The A-Leagues’ grand finals could be on the move from Sydney.Credit: Getty
That contract could instead be spun off into a “Magic Round”, in which a full weekend of fixtures in both the men’s and women’s A-League would be played in NSW, with grand final hosting rights to return to the team which earns it – a tradition in domestic football stretching back to the National Soccer League.
While the sources have cautioned that nothing has been finalised yet, if an agreement is reached, it will signal the end of one of the most tumultuous chapters in the A-Leagues’ history.
The decision to sell the grand finals to Sydney, via Destination NSW, was announced in the days after the Socceroos’ inspiring run to the round of 16 at last year’s World Cup in Qatar.
Instead of harnessing the Socceroos’ momentum, the domestic game was plunged into immediate chaos, with players and clubs speaking out against the APL, former Melbourne Victory chairman Anthony Di Pietro stepping down from the APL board, and active fan groups announcing a boycott of matches.

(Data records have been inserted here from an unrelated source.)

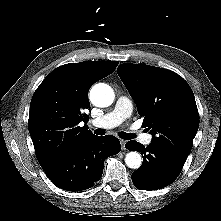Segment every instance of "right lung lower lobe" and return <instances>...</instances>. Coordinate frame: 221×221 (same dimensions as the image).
I'll return each instance as SVG.
<instances>
[{"label":"right lung lower lobe","mask_w":221,"mask_h":221,"mask_svg":"<svg viewBox=\"0 0 221 221\" xmlns=\"http://www.w3.org/2000/svg\"><path fill=\"white\" fill-rule=\"evenodd\" d=\"M120 150L118 138L112 135L94 136L43 170L63 190H85L101 178L105 159Z\"/></svg>","instance_id":"98d812e1"}]
</instances>
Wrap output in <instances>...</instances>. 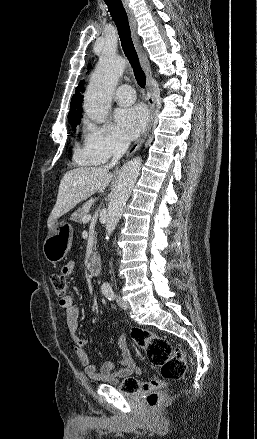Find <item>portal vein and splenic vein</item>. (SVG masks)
<instances>
[{"label":"portal vein and splenic vein","mask_w":257,"mask_h":439,"mask_svg":"<svg viewBox=\"0 0 257 439\" xmlns=\"http://www.w3.org/2000/svg\"><path fill=\"white\" fill-rule=\"evenodd\" d=\"M91 220V215H86L83 217L82 222L83 223H88Z\"/></svg>","instance_id":"portal-vein-and-splenic-vein-1"}]
</instances>
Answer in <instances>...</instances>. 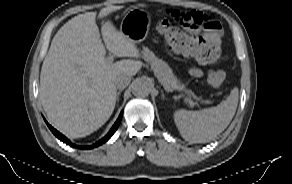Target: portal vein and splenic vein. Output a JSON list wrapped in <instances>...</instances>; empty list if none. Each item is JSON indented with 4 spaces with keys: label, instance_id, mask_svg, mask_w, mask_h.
Wrapping results in <instances>:
<instances>
[{
    "label": "portal vein and splenic vein",
    "instance_id": "portal-vein-and-splenic-vein-1",
    "mask_svg": "<svg viewBox=\"0 0 292 184\" xmlns=\"http://www.w3.org/2000/svg\"><path fill=\"white\" fill-rule=\"evenodd\" d=\"M108 63H112L113 62V56L110 55L107 59ZM186 102H189L191 106H194V103L192 101H189L188 99H186Z\"/></svg>",
    "mask_w": 292,
    "mask_h": 184
}]
</instances>
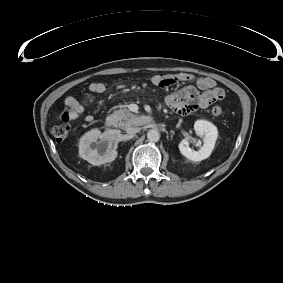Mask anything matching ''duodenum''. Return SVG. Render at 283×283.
Segmentation results:
<instances>
[{
    "label": "duodenum",
    "mask_w": 283,
    "mask_h": 283,
    "mask_svg": "<svg viewBox=\"0 0 283 283\" xmlns=\"http://www.w3.org/2000/svg\"><path fill=\"white\" fill-rule=\"evenodd\" d=\"M115 124H116V119L112 115L107 116V118H106V125L108 127L112 128V127L115 126Z\"/></svg>",
    "instance_id": "410a0bca"
}]
</instances>
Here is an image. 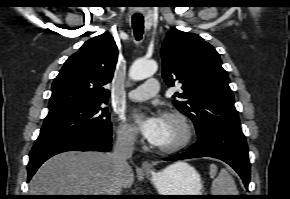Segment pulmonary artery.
<instances>
[{"label": "pulmonary artery", "mask_w": 290, "mask_h": 199, "mask_svg": "<svg viewBox=\"0 0 290 199\" xmlns=\"http://www.w3.org/2000/svg\"><path fill=\"white\" fill-rule=\"evenodd\" d=\"M160 91V84L158 80L151 79L144 84L130 90L127 97L133 101H145L158 94Z\"/></svg>", "instance_id": "1"}]
</instances>
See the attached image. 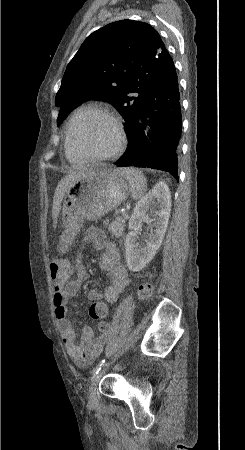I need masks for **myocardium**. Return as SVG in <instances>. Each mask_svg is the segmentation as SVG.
I'll return each instance as SVG.
<instances>
[{
    "label": "myocardium",
    "mask_w": 245,
    "mask_h": 450,
    "mask_svg": "<svg viewBox=\"0 0 245 450\" xmlns=\"http://www.w3.org/2000/svg\"><path fill=\"white\" fill-rule=\"evenodd\" d=\"M96 119H105V120L111 122L114 125V127L118 133L117 147L111 153L102 155V156H95V155L88 154L78 145L76 138H75V125L78 121H80V120L92 121V120H96ZM68 133H69L71 145L75 151H77L80 155H82L86 159H91V160H95V161H99V162L110 161V160H113V159L119 157L127 145V134H126L125 127L123 125L122 120L120 119L119 116H117L116 114H114L108 110L97 109L82 118H79V117L71 118L69 126H68Z\"/></svg>",
    "instance_id": "f54148a6"
}]
</instances>
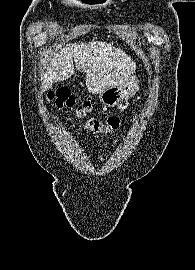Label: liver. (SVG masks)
<instances>
[{
    "mask_svg": "<svg viewBox=\"0 0 195 270\" xmlns=\"http://www.w3.org/2000/svg\"><path fill=\"white\" fill-rule=\"evenodd\" d=\"M85 73L87 89L100 94L110 87L123 85L133 74L136 64L122 49L103 41L67 45L54 55L43 74V91L53 82L63 81L74 75V64Z\"/></svg>",
    "mask_w": 195,
    "mask_h": 270,
    "instance_id": "1",
    "label": "liver"
}]
</instances>
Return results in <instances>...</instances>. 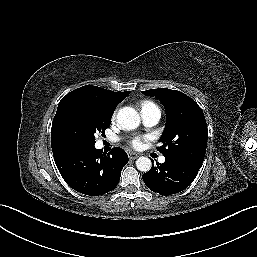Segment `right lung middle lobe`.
Returning <instances> with one entry per match:
<instances>
[{
  "mask_svg": "<svg viewBox=\"0 0 257 257\" xmlns=\"http://www.w3.org/2000/svg\"><path fill=\"white\" fill-rule=\"evenodd\" d=\"M56 114L62 130L58 137L51 139L52 148H72L94 146L95 133L104 135L113 113L94 100L73 96L59 103Z\"/></svg>",
  "mask_w": 257,
  "mask_h": 257,
  "instance_id": "obj_1",
  "label": "right lung middle lobe"
}]
</instances>
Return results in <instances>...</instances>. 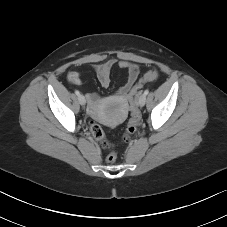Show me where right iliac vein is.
Returning <instances> with one entry per match:
<instances>
[{
    "instance_id": "1",
    "label": "right iliac vein",
    "mask_w": 227,
    "mask_h": 227,
    "mask_svg": "<svg viewBox=\"0 0 227 227\" xmlns=\"http://www.w3.org/2000/svg\"><path fill=\"white\" fill-rule=\"evenodd\" d=\"M78 101L81 105H85L86 104V99L83 95H79L78 96Z\"/></svg>"
}]
</instances>
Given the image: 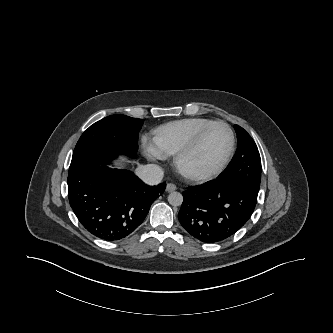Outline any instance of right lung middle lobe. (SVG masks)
<instances>
[{
	"label": "right lung middle lobe",
	"instance_id": "dd1d6c3e",
	"mask_svg": "<svg viewBox=\"0 0 333 333\" xmlns=\"http://www.w3.org/2000/svg\"><path fill=\"white\" fill-rule=\"evenodd\" d=\"M142 124V119L117 114L91 125L76 144L68 174L88 164H107L118 155L135 157Z\"/></svg>",
	"mask_w": 333,
	"mask_h": 333
}]
</instances>
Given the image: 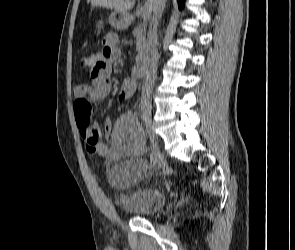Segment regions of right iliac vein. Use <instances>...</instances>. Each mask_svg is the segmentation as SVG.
Listing matches in <instances>:
<instances>
[{"label": "right iliac vein", "mask_w": 295, "mask_h": 250, "mask_svg": "<svg viewBox=\"0 0 295 250\" xmlns=\"http://www.w3.org/2000/svg\"><path fill=\"white\" fill-rule=\"evenodd\" d=\"M144 125L146 128V131L149 135L150 141L152 143V147L154 148V155L156 156V162L158 167H160L163 163V155L160 152L159 146H158V136L153 132V124L152 121L149 118H144Z\"/></svg>", "instance_id": "right-iliac-vein-1"}]
</instances>
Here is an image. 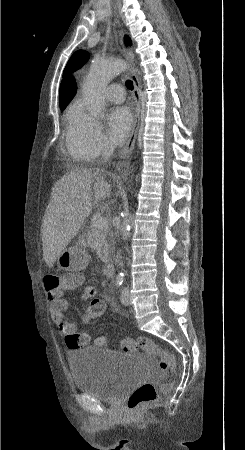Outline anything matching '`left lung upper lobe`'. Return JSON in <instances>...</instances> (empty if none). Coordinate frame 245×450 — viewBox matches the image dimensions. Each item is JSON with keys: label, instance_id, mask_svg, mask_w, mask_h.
I'll use <instances>...</instances> for the list:
<instances>
[{"label": "left lung upper lobe", "instance_id": "1", "mask_svg": "<svg viewBox=\"0 0 245 450\" xmlns=\"http://www.w3.org/2000/svg\"><path fill=\"white\" fill-rule=\"evenodd\" d=\"M125 42L127 44H130V38L128 36H125ZM89 59V53L83 50H79L77 52H75L71 58L69 59L65 69H64V73L63 75L65 76L68 73H72L75 70L79 69L80 67H82Z\"/></svg>", "mask_w": 245, "mask_h": 450}]
</instances>
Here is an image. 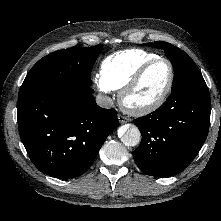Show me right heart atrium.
I'll return each instance as SVG.
<instances>
[{"mask_svg":"<svg viewBox=\"0 0 221 221\" xmlns=\"http://www.w3.org/2000/svg\"><path fill=\"white\" fill-rule=\"evenodd\" d=\"M93 83L98 88L99 91L108 93L111 91V89L108 87V85L104 82L102 77L100 75H95L93 77Z\"/></svg>","mask_w":221,"mask_h":221,"instance_id":"1","label":"right heart atrium"}]
</instances>
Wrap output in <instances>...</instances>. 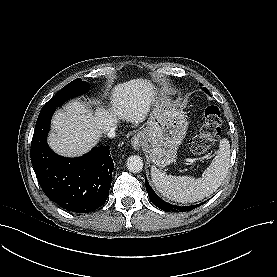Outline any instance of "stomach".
Returning <instances> with one entry per match:
<instances>
[{"label": "stomach", "instance_id": "1", "mask_svg": "<svg viewBox=\"0 0 277 277\" xmlns=\"http://www.w3.org/2000/svg\"><path fill=\"white\" fill-rule=\"evenodd\" d=\"M146 127L140 131L149 160L158 167L172 163L186 136L188 122L178 104L166 96L153 102Z\"/></svg>", "mask_w": 277, "mask_h": 277}]
</instances>
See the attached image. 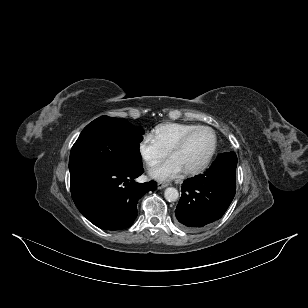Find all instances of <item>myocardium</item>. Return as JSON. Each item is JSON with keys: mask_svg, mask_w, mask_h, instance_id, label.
<instances>
[{"mask_svg": "<svg viewBox=\"0 0 308 308\" xmlns=\"http://www.w3.org/2000/svg\"><path fill=\"white\" fill-rule=\"evenodd\" d=\"M201 130H208L212 133V135H213V146H212V149H211L209 155L207 156V158L201 164H199L198 166H196L194 168H191V169L184 171V173L186 175L198 174V173L204 171L210 165V163L212 162V160H213V158L216 154L217 147H218V137H217V134L214 131V129H212L209 126L200 125V126L194 128V129L188 131L187 133H185L168 151V154L171 156L172 153L182 149L186 145V143L189 141V139L195 133H197Z\"/></svg>", "mask_w": 308, "mask_h": 308, "instance_id": "obj_1", "label": "myocardium"}]
</instances>
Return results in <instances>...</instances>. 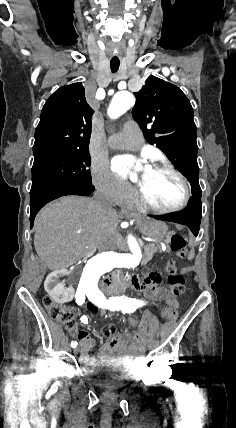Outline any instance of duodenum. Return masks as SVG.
I'll list each match as a JSON object with an SVG mask.
<instances>
[{
    "label": "duodenum",
    "instance_id": "obj_1",
    "mask_svg": "<svg viewBox=\"0 0 236 428\" xmlns=\"http://www.w3.org/2000/svg\"><path fill=\"white\" fill-rule=\"evenodd\" d=\"M138 278L130 273L108 276L102 280L101 292L106 298H117L128 288H133Z\"/></svg>",
    "mask_w": 236,
    "mask_h": 428
}]
</instances>
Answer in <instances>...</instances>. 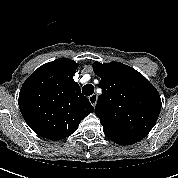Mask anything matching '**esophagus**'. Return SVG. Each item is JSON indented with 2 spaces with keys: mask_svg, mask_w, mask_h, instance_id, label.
Here are the masks:
<instances>
[{
  "mask_svg": "<svg viewBox=\"0 0 178 178\" xmlns=\"http://www.w3.org/2000/svg\"><path fill=\"white\" fill-rule=\"evenodd\" d=\"M89 102L92 104V106H96L97 104V95L93 94L91 96H89Z\"/></svg>",
  "mask_w": 178,
  "mask_h": 178,
  "instance_id": "1",
  "label": "esophagus"
}]
</instances>
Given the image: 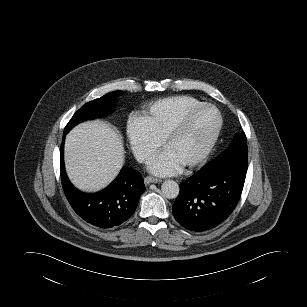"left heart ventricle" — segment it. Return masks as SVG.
Segmentation results:
<instances>
[{"label": "left heart ventricle", "instance_id": "1", "mask_svg": "<svg viewBox=\"0 0 307 307\" xmlns=\"http://www.w3.org/2000/svg\"><path fill=\"white\" fill-rule=\"evenodd\" d=\"M217 124L216 113L208 108L196 111L184 130L165 147L182 164L194 158L205 146Z\"/></svg>", "mask_w": 307, "mask_h": 307}]
</instances>
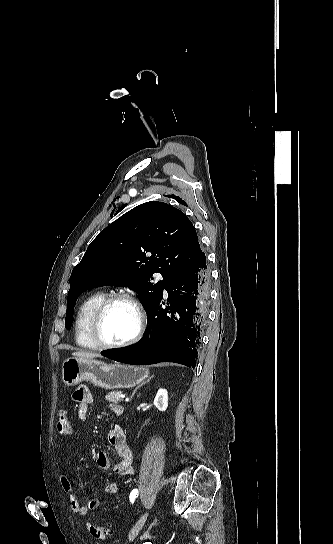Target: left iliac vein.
<instances>
[{
  "label": "left iliac vein",
  "mask_w": 333,
  "mask_h": 544,
  "mask_svg": "<svg viewBox=\"0 0 333 544\" xmlns=\"http://www.w3.org/2000/svg\"><path fill=\"white\" fill-rule=\"evenodd\" d=\"M148 517V512H145L137 521V523L135 524V526L132 528L130 534H129V541H133L136 536L138 535V533L140 532V530L142 529L143 525L145 524L146 522V519Z\"/></svg>",
  "instance_id": "obj_1"
}]
</instances>
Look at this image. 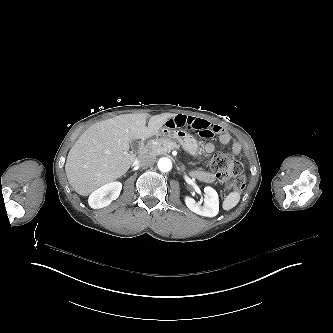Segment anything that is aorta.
Segmentation results:
<instances>
[{
	"instance_id": "1",
	"label": "aorta",
	"mask_w": 333,
	"mask_h": 333,
	"mask_svg": "<svg viewBox=\"0 0 333 333\" xmlns=\"http://www.w3.org/2000/svg\"><path fill=\"white\" fill-rule=\"evenodd\" d=\"M158 168L162 172H168L172 168V162L169 158L163 157L158 161Z\"/></svg>"
}]
</instances>
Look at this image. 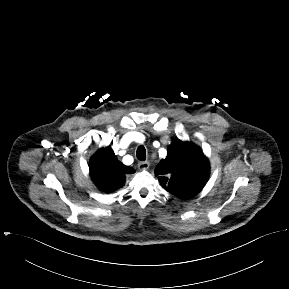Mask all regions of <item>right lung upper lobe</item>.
Here are the masks:
<instances>
[{
    "label": "right lung upper lobe",
    "mask_w": 289,
    "mask_h": 289,
    "mask_svg": "<svg viewBox=\"0 0 289 289\" xmlns=\"http://www.w3.org/2000/svg\"><path fill=\"white\" fill-rule=\"evenodd\" d=\"M135 172L120 162L110 147L100 149L90 162V175L103 191L110 192L123 186L125 175Z\"/></svg>",
    "instance_id": "right-lung-upper-lobe-1"
}]
</instances>
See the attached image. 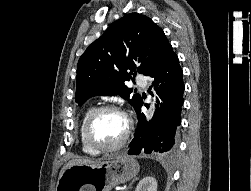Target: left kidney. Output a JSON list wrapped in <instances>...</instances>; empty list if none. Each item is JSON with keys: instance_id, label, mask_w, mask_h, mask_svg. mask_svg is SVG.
<instances>
[{"instance_id": "left-kidney-1", "label": "left kidney", "mask_w": 251, "mask_h": 191, "mask_svg": "<svg viewBox=\"0 0 251 191\" xmlns=\"http://www.w3.org/2000/svg\"><path fill=\"white\" fill-rule=\"evenodd\" d=\"M135 191H157V181L155 177L146 175L141 181H139Z\"/></svg>"}]
</instances>
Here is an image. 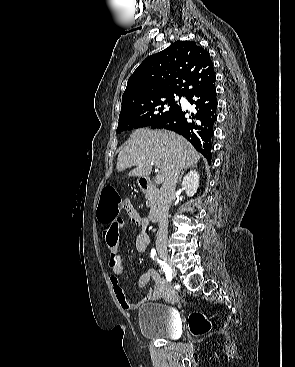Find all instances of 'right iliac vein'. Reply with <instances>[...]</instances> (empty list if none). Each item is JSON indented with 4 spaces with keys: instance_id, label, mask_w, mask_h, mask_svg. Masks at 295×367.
Here are the masks:
<instances>
[{
    "instance_id": "right-iliac-vein-1",
    "label": "right iliac vein",
    "mask_w": 295,
    "mask_h": 367,
    "mask_svg": "<svg viewBox=\"0 0 295 367\" xmlns=\"http://www.w3.org/2000/svg\"><path fill=\"white\" fill-rule=\"evenodd\" d=\"M158 254L169 265V267L171 268V271H172V275L174 277H176L177 272H176L174 264L171 261V258H170V255H169L168 251L164 248H159L158 249Z\"/></svg>"
}]
</instances>
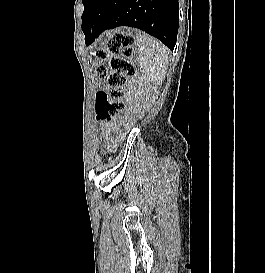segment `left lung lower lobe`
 <instances>
[{
    "label": "left lung lower lobe",
    "mask_w": 265,
    "mask_h": 273,
    "mask_svg": "<svg viewBox=\"0 0 265 273\" xmlns=\"http://www.w3.org/2000/svg\"><path fill=\"white\" fill-rule=\"evenodd\" d=\"M178 0H88L82 30L86 45L118 26L139 28L173 51L178 32Z\"/></svg>",
    "instance_id": "left-lung-lower-lobe-1"
}]
</instances>
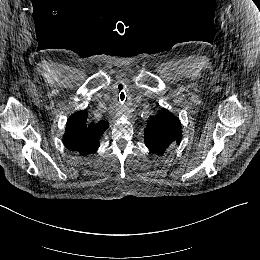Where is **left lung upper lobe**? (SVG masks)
Returning a JSON list of instances; mask_svg holds the SVG:
<instances>
[{
    "label": "left lung upper lobe",
    "mask_w": 260,
    "mask_h": 260,
    "mask_svg": "<svg viewBox=\"0 0 260 260\" xmlns=\"http://www.w3.org/2000/svg\"><path fill=\"white\" fill-rule=\"evenodd\" d=\"M144 134V143L149 150L154 154L162 155L180 143L181 124L175 115L162 108L156 116L149 119Z\"/></svg>",
    "instance_id": "5c2ea615"
}]
</instances>
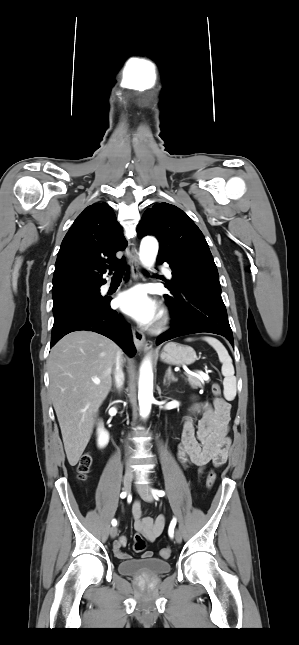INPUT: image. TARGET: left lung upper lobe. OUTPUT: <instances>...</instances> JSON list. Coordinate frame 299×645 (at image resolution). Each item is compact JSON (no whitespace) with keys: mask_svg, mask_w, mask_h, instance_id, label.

Fans show their disappointment with the APL before the December 17 Melbourne derby, which later descended into chaos.Credit: Getty Images
Some Melbourne Victory supporters were so incensed they invaded the AAMI Park pitch in December’s derby against Melbourne City, with the man who threw a bucket of sand at goalkeeper Tom Glover jailed for three months.
The APL, which was motivated primarily by financial considerations in selling the grand final to Sydney, was taken aback by the ferocity of the backlash from all corners of the football community, with fans broadly rejecting the premise that the deal was the start of a “new tradition” for the game in Australia.
Last season’s A-League Men grand final was held at CommBank Stadium, where the Central Coast Mariners thumped City 6-1. The women’s version was played at the same venue – despite Western United, who lost 4-0 to Sydney FC, having earned hosting rights under the previous model.
The APL declined to comment. Destination NSW was also contacted for comment.
The sources claimed the NSW government was behind the move to revisit the deal, after choosing not to support a mooted A-Leagues All Stars clash with Bayern Munich earlier this year due to budget restraints, but that the APL also saw it as an opportunity to cut its losses.
The APL’s original concept for grand finals in Sydney revolved around an All Stars clash against a high-profile European opponent held on the same weekend as the men’s and women’s domestic league deciders.